= Material supplied =
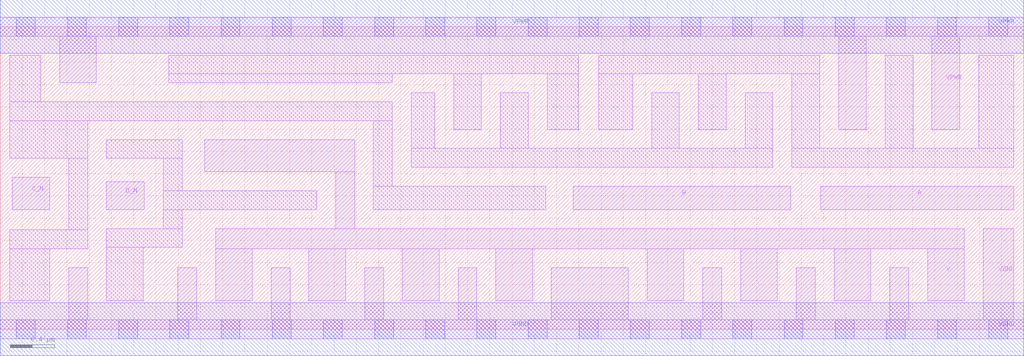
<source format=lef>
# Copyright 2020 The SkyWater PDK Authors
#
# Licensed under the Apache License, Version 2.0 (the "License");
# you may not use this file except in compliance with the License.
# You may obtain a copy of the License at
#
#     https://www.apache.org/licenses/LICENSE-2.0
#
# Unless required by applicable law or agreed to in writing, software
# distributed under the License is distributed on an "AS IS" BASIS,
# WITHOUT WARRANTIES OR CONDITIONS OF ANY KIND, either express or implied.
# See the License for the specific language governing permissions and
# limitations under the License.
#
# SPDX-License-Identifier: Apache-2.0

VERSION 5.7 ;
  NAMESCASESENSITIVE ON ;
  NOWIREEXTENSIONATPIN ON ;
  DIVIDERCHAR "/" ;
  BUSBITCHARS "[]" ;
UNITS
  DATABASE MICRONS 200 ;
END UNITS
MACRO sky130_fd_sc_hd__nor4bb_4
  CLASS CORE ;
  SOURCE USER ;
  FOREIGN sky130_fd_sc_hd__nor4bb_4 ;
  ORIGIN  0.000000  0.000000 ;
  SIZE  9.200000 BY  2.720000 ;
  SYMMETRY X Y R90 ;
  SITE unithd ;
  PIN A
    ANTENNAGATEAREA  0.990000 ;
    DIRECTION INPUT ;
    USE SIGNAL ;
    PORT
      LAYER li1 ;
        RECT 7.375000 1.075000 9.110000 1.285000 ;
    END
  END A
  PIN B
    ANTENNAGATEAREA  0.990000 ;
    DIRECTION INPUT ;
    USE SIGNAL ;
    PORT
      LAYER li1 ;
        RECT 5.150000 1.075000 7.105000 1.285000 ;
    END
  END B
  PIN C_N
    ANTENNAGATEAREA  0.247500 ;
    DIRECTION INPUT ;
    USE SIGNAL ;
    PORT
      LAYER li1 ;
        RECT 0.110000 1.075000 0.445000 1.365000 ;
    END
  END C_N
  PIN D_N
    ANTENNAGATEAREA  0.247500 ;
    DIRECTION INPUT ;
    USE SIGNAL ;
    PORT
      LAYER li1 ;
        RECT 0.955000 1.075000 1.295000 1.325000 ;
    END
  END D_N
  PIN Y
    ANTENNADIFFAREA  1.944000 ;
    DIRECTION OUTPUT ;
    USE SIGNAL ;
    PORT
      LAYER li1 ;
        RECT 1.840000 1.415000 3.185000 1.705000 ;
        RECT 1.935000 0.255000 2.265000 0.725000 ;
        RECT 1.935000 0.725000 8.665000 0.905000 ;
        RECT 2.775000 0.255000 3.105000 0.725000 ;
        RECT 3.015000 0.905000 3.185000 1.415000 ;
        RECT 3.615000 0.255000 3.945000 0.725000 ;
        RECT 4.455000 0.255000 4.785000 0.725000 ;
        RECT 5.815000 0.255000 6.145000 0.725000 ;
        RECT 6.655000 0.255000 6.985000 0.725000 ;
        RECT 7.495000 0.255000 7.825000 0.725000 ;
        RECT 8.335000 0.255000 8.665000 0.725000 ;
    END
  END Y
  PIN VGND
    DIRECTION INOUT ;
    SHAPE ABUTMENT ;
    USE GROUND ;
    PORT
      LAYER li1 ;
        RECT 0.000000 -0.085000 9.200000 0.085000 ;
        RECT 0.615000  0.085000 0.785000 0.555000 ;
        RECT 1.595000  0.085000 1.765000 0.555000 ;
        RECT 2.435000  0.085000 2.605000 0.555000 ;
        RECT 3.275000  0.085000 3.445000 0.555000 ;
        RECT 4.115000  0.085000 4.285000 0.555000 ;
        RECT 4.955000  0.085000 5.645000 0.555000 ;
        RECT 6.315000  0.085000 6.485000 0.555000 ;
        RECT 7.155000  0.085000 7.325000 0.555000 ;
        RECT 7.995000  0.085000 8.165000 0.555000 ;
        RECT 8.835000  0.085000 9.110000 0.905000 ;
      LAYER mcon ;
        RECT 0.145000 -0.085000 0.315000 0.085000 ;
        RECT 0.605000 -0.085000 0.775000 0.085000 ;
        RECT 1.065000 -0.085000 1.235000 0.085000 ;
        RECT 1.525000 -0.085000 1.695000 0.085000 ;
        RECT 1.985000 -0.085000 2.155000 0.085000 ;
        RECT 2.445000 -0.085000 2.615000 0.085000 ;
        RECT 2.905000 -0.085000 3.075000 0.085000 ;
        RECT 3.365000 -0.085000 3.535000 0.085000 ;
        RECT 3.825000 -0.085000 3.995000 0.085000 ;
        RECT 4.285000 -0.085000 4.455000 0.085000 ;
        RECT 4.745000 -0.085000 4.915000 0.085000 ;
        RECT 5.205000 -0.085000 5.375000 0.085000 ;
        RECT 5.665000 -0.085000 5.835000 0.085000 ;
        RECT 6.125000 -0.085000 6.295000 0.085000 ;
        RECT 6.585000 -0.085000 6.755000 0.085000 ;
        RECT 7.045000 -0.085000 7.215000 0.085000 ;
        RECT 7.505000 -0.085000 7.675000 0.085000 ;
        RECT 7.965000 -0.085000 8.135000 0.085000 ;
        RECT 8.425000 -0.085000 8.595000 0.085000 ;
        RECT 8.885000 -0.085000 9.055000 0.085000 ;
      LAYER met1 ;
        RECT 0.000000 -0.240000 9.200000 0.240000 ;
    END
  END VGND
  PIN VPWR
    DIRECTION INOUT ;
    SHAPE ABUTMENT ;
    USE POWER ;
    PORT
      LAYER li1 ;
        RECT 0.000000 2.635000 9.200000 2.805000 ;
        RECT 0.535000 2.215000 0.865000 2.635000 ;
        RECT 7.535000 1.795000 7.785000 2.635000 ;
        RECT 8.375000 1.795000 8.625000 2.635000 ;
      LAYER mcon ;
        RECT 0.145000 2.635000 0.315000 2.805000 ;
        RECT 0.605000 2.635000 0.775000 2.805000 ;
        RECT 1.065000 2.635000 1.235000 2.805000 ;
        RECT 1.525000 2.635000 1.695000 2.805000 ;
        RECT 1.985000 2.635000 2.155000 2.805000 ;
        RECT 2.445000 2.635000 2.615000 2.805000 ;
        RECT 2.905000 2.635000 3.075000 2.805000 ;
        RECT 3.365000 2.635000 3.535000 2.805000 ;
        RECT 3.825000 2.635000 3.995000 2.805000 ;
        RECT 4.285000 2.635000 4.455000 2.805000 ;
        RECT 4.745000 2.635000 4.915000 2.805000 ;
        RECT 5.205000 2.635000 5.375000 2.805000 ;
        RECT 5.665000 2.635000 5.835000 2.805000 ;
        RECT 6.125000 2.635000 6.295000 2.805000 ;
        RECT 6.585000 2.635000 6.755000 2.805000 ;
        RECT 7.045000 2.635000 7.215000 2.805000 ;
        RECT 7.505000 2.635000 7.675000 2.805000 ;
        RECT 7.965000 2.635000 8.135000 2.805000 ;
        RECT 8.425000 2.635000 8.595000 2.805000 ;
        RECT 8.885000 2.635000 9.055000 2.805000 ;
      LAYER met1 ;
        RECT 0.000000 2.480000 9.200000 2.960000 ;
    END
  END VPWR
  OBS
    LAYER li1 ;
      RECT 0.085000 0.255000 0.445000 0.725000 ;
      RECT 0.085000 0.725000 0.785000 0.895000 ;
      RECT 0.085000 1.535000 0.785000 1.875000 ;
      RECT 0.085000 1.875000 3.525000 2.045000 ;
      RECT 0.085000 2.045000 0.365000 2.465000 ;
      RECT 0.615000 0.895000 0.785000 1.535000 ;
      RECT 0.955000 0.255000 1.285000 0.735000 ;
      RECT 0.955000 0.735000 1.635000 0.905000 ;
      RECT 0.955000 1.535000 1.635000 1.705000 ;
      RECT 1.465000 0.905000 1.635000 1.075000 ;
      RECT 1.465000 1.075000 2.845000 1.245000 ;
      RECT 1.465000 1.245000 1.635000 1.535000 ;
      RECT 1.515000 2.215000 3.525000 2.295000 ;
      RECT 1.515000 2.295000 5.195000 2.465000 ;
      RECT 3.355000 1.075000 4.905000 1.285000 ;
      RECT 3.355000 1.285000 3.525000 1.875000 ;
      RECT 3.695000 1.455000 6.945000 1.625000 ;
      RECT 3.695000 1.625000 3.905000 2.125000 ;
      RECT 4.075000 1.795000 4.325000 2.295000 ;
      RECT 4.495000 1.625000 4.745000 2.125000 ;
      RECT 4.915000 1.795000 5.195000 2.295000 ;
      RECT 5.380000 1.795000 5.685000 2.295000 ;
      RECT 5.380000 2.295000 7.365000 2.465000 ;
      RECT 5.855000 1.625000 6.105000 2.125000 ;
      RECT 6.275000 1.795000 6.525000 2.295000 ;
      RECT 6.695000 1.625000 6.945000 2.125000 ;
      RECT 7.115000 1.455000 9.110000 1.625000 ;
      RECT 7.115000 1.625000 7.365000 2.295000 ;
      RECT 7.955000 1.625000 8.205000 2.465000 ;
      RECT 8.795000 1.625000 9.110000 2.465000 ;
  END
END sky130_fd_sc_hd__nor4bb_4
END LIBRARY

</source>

...

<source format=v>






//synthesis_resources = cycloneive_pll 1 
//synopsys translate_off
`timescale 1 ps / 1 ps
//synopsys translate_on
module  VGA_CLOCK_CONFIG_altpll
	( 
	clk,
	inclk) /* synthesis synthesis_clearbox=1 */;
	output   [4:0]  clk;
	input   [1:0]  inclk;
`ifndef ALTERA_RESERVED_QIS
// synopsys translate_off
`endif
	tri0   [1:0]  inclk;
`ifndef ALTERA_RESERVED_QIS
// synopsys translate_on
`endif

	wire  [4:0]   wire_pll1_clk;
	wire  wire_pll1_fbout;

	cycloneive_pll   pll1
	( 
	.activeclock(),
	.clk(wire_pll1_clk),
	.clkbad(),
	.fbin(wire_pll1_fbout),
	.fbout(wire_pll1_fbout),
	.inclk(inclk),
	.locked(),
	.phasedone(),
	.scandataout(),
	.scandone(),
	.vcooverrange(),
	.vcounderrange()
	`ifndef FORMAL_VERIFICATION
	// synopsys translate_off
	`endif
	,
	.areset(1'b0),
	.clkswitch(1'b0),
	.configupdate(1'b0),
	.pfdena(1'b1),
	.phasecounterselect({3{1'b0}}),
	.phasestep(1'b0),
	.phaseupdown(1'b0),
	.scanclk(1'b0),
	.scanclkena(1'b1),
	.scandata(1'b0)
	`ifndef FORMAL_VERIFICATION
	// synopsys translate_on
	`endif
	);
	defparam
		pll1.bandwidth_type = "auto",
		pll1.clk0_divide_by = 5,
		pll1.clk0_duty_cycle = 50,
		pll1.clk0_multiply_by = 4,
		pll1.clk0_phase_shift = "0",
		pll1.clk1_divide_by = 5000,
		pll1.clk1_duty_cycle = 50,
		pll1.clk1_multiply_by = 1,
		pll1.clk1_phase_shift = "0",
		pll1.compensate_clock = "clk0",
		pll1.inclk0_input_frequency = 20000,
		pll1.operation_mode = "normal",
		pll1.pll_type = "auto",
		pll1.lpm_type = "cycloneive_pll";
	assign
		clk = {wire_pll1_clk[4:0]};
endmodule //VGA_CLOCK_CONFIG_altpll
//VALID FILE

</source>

= Task objective =
Find the line with "<source format=lef>" in the entries above. Retype it and each line after it, exactly, through the line with "# distributed under", and stop there.

= Written response =
<source format=lef>
# Copyright 2020 The SkyWater PDK Authors
#
# Licensed under the Apache License, Version 2.0 (the "License");
# you may not use this file except in compliance with the License.
# You may obtain a copy of the License at
#
#     https://www.apache.org/licenses/LICENSE-2.0
#
# Unless required by applicable law or agreed to in writing, software
# distributed under the License is distributed on an "AS IS" BASIS,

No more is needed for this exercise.